Autistic children gain confidence through riding
Published 11:56 am Friday, July 26, 2013
Catherine Ellis loves watching autistic children make an instant connection with horses.
“I think it’s a lot of fun,” she said. “It’s really interesting to see how the kids react to the horses.”
Ellis, 15, of Glasgow, helped her grandmother Anne Sadler-Newton at Oakwood Farm Riding Academy near Oakland, where children from the Kelly Autism summer program visited several times this month. Their last visit was Thursday.
The Kelly Autism Program is offered through Western Kentucky University’s Suzanne Vitale Clinical Education Complex and provides services to those ages 7 and up who have been diagnosed along the Autism Spectrum Continuum. The KAP offers summer programs in June and July and one of the activities for this month’s session was learning about horses at the riding academy.
“This was a new experience for me and for the program,” said Lindsey Devore, program manager for the KAP. “I’ve been blown away. You can see (the children’s) confidence come out. They were very proud that they were riding a horse.”
Sadler-Newton, owner of the riding academy, said it warms her heart to watch the interaction between the children and horses. Riding horses can be therapeutic for people with autism because the animal’s movement soothes them.
“The horses seem to calm them,” Sadler-Newton said. “It’s like a miracle. They might be screaming, but once they get on the horse, they calm down.”
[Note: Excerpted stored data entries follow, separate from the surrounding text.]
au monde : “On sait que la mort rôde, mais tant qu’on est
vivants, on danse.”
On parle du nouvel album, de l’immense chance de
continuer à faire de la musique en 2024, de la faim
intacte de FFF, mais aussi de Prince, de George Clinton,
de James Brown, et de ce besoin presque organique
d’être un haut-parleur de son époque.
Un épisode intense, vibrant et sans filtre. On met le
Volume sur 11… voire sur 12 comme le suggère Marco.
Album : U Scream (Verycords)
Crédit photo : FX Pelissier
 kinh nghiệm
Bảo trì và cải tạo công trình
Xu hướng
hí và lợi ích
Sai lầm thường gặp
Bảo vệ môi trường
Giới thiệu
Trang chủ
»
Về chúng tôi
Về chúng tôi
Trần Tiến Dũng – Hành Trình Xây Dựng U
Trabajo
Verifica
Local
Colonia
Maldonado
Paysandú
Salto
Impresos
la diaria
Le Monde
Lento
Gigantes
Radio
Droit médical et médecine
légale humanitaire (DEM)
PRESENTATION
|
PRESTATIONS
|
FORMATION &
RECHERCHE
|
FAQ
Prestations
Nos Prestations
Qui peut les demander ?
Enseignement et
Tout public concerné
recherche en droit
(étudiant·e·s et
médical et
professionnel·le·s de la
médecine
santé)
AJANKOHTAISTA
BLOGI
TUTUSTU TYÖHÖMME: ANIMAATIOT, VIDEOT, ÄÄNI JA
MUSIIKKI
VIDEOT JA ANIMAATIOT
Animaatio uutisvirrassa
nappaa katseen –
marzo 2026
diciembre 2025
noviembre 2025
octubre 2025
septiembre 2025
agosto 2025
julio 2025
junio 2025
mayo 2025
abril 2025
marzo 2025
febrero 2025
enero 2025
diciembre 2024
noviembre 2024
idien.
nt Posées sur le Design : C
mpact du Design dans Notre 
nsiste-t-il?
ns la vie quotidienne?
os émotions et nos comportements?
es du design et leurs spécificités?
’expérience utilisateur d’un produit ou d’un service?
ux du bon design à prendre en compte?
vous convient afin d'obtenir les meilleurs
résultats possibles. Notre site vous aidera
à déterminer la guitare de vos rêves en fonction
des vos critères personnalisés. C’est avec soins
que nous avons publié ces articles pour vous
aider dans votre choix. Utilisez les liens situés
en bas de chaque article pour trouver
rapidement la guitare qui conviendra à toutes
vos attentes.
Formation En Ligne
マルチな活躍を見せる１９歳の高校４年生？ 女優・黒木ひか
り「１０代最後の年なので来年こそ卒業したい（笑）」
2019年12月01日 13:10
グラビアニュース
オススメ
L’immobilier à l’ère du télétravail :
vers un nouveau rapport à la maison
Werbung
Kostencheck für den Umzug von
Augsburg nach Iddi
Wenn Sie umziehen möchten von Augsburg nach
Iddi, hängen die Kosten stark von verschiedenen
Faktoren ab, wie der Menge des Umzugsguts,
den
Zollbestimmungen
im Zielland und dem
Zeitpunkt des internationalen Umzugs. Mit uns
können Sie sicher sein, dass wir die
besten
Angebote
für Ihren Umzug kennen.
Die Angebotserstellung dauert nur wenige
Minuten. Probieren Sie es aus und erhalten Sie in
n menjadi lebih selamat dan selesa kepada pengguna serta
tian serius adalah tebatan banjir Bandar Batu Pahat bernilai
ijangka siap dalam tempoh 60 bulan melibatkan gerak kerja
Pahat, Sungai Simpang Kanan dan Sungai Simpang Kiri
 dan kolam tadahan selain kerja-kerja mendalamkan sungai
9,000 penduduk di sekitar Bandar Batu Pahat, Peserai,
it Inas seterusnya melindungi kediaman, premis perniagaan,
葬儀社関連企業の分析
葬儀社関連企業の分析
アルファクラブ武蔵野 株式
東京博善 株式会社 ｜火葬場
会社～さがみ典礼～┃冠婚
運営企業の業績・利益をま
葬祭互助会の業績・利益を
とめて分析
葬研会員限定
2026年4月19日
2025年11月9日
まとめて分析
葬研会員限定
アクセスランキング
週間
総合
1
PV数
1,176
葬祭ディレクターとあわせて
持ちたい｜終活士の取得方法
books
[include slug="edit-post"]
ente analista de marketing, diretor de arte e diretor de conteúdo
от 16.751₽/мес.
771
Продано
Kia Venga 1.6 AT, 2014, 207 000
She’s given horse riding lessons to autistic people in the past, and when she found out about the KAP’s summer program, she decided to host the participants as a way to give back to the community. It was so successful that she plans to offer the activity to the group again next summer and several participants might take private lessons with her.
Visiting the riding academy with the KAP was the first time Misty McClustky, 16, of Scottsville, rode a horse.
“I wasn’t quite used to it, but now I’m used to it, and I want to do it all the time,” she said.
Her favorite horse at the riding academy is Pepe.
“He’s really nice and he’s a fast, fast horse, and I’ve always loved brown horses with black manes,” she said.
Bailey Duncan, 14, of Bowling Green, has taken riding lessons before and loved her time at the riding academy.
“It’s really fun,” she said. “I can show off my inner cowgirl.”
The experience was also fun for Charles Tillson, 11, of Scottsville.
“I like that you get to actually know the horses and actually ride them,” he said.
Jenna Clark, a staff teacher for the KAP, is amazed by the impact the horses made on students.
“There’s a lot of kids we have that you would never imagine wanting to do something like this, and they come here and thrive,” she said. “Getting on the horses has been awesome for them.”